Моя очень сладкая жизнь, или Марципановый мастер | страница 8



Так вот я и скакал в своем воображении тем детским утром, как амазонка. (Нет, амазонки были все-таки женского пола, всадницы… Спортсменки.) И одновременно я ел тогдашнее светло-желтое лимонное мороженое. На башне Длинный Герман развевался сине-черно-белый флаг. А на мне была сине-белая матроска. Из открытого окна расположенного поблизости симпатичного дома — как величественно развевались занавески — доносилась радиомузыка (тогда радио было далеко не в каждой семье), и вдруг заговорил приятным голосом (по радио) какой-то пожилой человек. Отец тут же выпрямился и замер (если я не ошибаюсь), снял свою белую теннисную кепку английского образца (если я не ошибаюсь) и пояснил мне, что сейчас перед нами выступает наш дорогой президент (его звали Пятс). Я прислушался. Разумеется, я сразу почувствовал, что в такой момент приличному ребенку лакомиться не к лицу. Приличный мальчик ведет себя достойно. Поедание мороженого пришлось тормознуть. [1]

Я подавил и желание пописать — оно возникло как-то неожиданно, ясно помню это — и стал слушать, вероятно, умные слова, доносившиеся из прекрасного просторного окна.

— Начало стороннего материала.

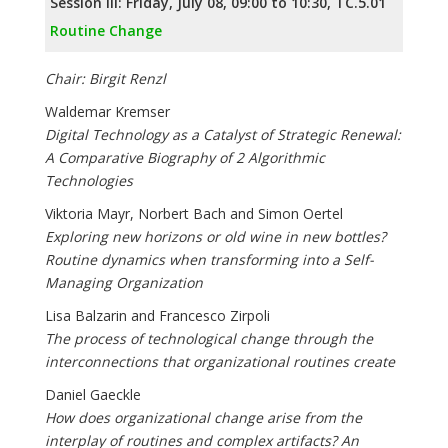
Session III: Friday, July 08, 09:00 to 10:30, TC.5.01
Routine Change
Chair: Birgit Renzl
Waldemar Kremser
Digital Technology as a Catalyst of Strategic Renewal:
A Comparative Biography of 2 Algorithmic
Technologies
Viktoria Mayr, Norbert Bach and Simon Oertel
Exploring new horizons or old wine in new bottles?
Routine dynamics when transforming into a Self-
Managing Organization
Lisa Balzarin and Francesco Zirpoli
The process of technological change through the
interconnections that organizational routines create
Daniel Gaeckle
How does organizational change arise from the
interplay of routines and complex artifacts? An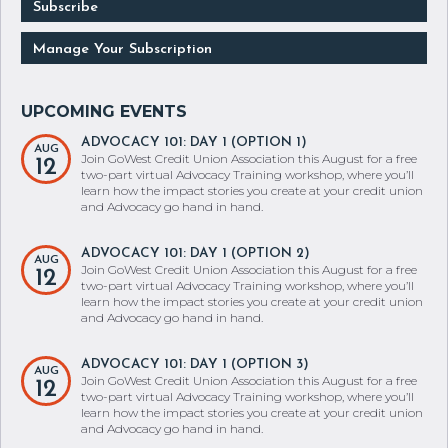
Subscribe
Manage Your Subscription
ADVOCACY 101: DAY 1 (OPTION 1)
AUG
Join GoWest Credit Union Association this August for a free
12
two-part virtual Advocacy Training workshop, where you’ll
learn how the impact stories you create at your credit union
and Advocacy go hand in hand.
ADVOCACY 101: DAY 1 (OPTION 2)
AUG
Join GoWest Credit Union Association this August for a free
12
two-part virtual Advocacy Training workshop, where you’ll
learn how the impact stories you create at your credit union
and Advocacy go hand in hand.
ADVOCACY 101: DAY 1 (OPTION 3)
AUG
Join GoWest Credit Union Association this August for a free
12
two-part virtual Advocacy Training workshop, where you’ll
learn how the impact stories you create at your credit union
and Advocacy go hand in hand.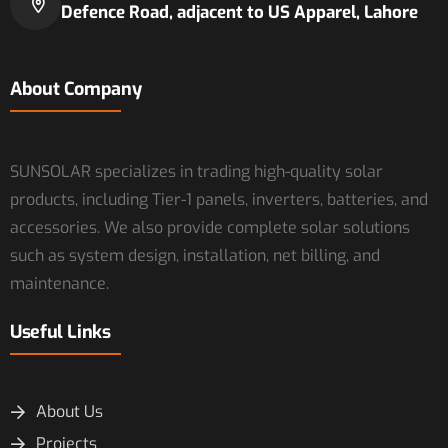
Defence Road, adjacent to US Apparel, Lahore
About Company
SUNSOLAR specializes in trading high-quality solar
products, including Tier-1 panels, inverters, batteries, and
accessories. We also provide complete solar solutions
such as system design, installation, net billing, and
maintenance.
Useful Links
About Us
Projects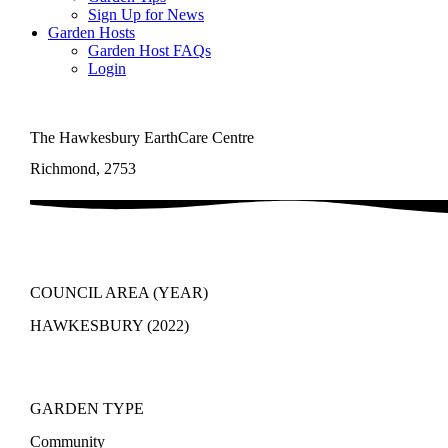
Sign Up for News
Garden Hosts
Garden Host FAQs
Login
The Hawkesbury EarthCare Centre
Richmond, 2753
COUNCIL AREA (YEAR)
HAWKESBURY (2022)
GARDEN TYPE
Community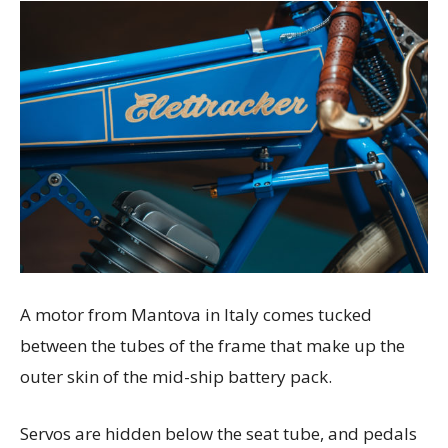
A motor from Mantova in Italy comes tucked
between the tubes of the frame that make up the
outer skin of the mid-ship battery pack.
Servos are hidden below the seat tube, and pedals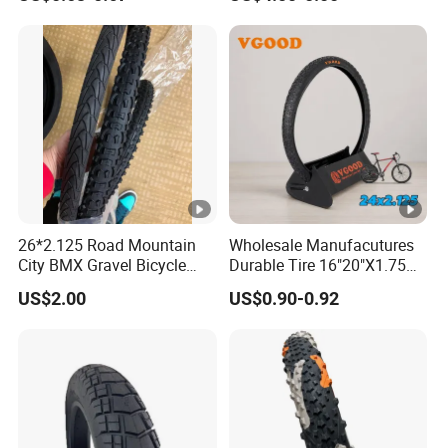
Fv IV- Factory Direct
Reinforced Urban City
Sales/Good Prices/High
Commuting E-Bike
Quality/Basic
Replacement Tyre for Urban
Customization ODM
Electric Bike
26*2.125 Road Mountain
Wholesale Manufacutures
City BMX Gravel Bicycle
Durable Tire 16"20"X1.75
Bike Tire
Inch Bike Tire Bicycle Tyre
US$2.00
US$0.90-0.92
24-2.125
Our Advantages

Слова, точное значение и смысл которых я, разумеется, еще не понимал, тем не менее, гипнотизировали меня. Тогда я не мог четко провести границу между Господом, господином Президентом и господином Сантом-Клаусом, pardon, все-таки Санта-Клаусом. Для меня они были одно Великое Триединство. И вдруг я почувствовал, как горячее чувство любви, послушания и благодарности поднимает меня высоко-высоко в синее небо Эстонии (маленькие, словно из перышек, белые, нежные и сливочно-ватно-шелковые облачка парили там, словно лебеди, — я так ясно помню их). Мои детские глазенки от умиления увлажнились. Я переживал нечто вроде оргазма души. И это сильнейшее чувство было облито прекрасным гимном Эстонской Республики.

У меня душа р а с п а х н у л а с ь!

От счастливого забвения я очнулся только после того, как речь завершилась. И сразу же написал в штаны. Теперь это было более простительно, потому что маленькие мальчики иногда ведь писают в штанишки, — я ощущал это всей душой. Безошибочно.

И мой добрый папа, кстати, не стал меня корить. Он понимающе улыбнулся…

* * *

Следующее воспоминание — место неподалеку от прежнего, несколькими годами позже. На небе точно такие же облака, как в предыдущей сцене, но ни палки-лошадки, ни мороженого не было. (В немецкий период со сладким, кажется, вообще были сложности.) Но какая-то немецкая речь раздавалась из того же самого открытого окна. Писать мне не приспичило, это точно. И отец, кажется, не остановился. А вот впечатление от флага у меня осталось яркое: на Длинном Германе развевался кроваво-красный флаг — там и позже висели по большей части красные флаги, — но у того флага в центре был белый круг, а на нем знак, про который теперь я знаю, что это наидревнейшая свастика. Немцы (и эстонцы тоже) называли ее сцепленным крестом. Внушительный был флаг. Прекрасный и ужасающий. Но и красивый тоже. Я испытывал абсолютное чувство счастья. И тут ко мне подошел милый немецкий офицер, улыбнулся и приколол на пиджак иголку, на конце которой было изображение кораблика из фосфора. Этот корабль, напоминающий крейсер, по ночам излучал зеленоватый свет, таинственный и чудный. К утру корабль светиться переставал. Но уже к вечеру, набравшись от солнца сил, снова сиял (кстати, даже днем в темной комнате).